> _TASK DETAILS_: Rewrite the Lidell Townsell text starting at "- Nu Nu (Mercury/PolyGram, 1991)" and ending at "Do (Aureus, 1997)", changing "Streetfire" to "Street Fire".

> _SOURCE DOCUMENT_:
- Origin: Chicago, Illinois, U.S.
- Genres: House, R&B
- Occupations: Producer, DJ
- Years active: 1987–present
- Labels: Mercury/PolyGram, Sights & Sounds

= Lidell Townsell =

Willie Lidell Townsell is a house musician from Chicago, Illinois. He originally released numerous singles on the Trax and D.J. International labels. He released one album, Harmony, on Mercury/PolyGram Records as Lidell Townsell in 1992. Two singles from the album were hits in the US, "Get with U" and "Nu Nu"; the latter featured the duo M.T.F., whose members were singer Martell and emcee Silk E (no relation to Sylk-E. Fyne).

His music has influenced numerous artists including Tiger & Woods, and Green Velvet.

In 2014, he collaborated and also sang on Shit Robot's remix of his song "Do It (Right)".

==Discography==
- Party People Jack Your Body (12") (Trax, 1987)
- Jack the House (Trax, 1988)
- Get The Hole (Trax, 1988)
- Nu Nu (Mercury/PolyGram, 1991)
- Step To It (Streetfire, 1992)
- Nu Nu / Summertime Summertime (12") (with K. Pompey) (ISBA, 1992)
- Harmony (with M.T.F.) (Mercury/PolyGram Records, 1992)
  - Engineered & Mixed by: Jerome Mark Mikulich at the Playroom Recording Studio (Chicago Heights, IL)
- All I Wanna Do (Aureus, 1997)
- Girls, Girls, Girls (Music Connection, Inc., 2000)

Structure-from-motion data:

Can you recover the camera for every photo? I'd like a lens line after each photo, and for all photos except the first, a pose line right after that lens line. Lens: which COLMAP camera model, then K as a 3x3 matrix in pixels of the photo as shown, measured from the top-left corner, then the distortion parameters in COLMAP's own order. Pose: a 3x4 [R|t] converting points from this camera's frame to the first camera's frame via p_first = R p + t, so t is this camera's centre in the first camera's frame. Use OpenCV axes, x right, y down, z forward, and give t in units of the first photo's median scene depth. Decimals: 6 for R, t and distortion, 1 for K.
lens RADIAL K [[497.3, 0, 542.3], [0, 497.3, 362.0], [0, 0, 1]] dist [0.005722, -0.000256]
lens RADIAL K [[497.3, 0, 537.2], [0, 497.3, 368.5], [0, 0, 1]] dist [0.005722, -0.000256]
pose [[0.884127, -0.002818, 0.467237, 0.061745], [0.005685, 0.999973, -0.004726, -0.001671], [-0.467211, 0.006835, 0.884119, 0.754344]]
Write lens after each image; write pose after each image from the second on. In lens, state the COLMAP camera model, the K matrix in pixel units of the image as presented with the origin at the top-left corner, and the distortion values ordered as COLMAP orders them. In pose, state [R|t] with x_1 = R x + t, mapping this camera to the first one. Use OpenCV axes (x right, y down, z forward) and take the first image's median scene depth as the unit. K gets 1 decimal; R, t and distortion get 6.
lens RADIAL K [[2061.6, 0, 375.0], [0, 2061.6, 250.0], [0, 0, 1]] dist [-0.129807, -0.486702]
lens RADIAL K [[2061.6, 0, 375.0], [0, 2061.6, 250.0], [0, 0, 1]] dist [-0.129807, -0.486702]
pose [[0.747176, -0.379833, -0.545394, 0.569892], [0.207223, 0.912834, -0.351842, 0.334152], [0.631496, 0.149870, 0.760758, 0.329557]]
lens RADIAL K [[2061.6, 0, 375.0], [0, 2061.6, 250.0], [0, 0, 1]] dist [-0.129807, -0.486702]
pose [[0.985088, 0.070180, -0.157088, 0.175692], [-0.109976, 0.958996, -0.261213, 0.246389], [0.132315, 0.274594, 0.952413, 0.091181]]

> _TASK ANSWER_:
- Nu Nu (Mercury/PolyGram, 1991)
- Step To It (Street Fire, 1992)
- Nu Nu / Summertime Summertime (12") (with K. Pompey) (ISBA, 1992)
- Harmony (with M.T.F.) (Mercury/PolyGram Records, 1992)
  - Engineered & Mixed by: Jerome Mark Mikulich at the Playroom Recording Studio (Chicago Heights, IL)
- All I Wanna Do (Aureus, 1997)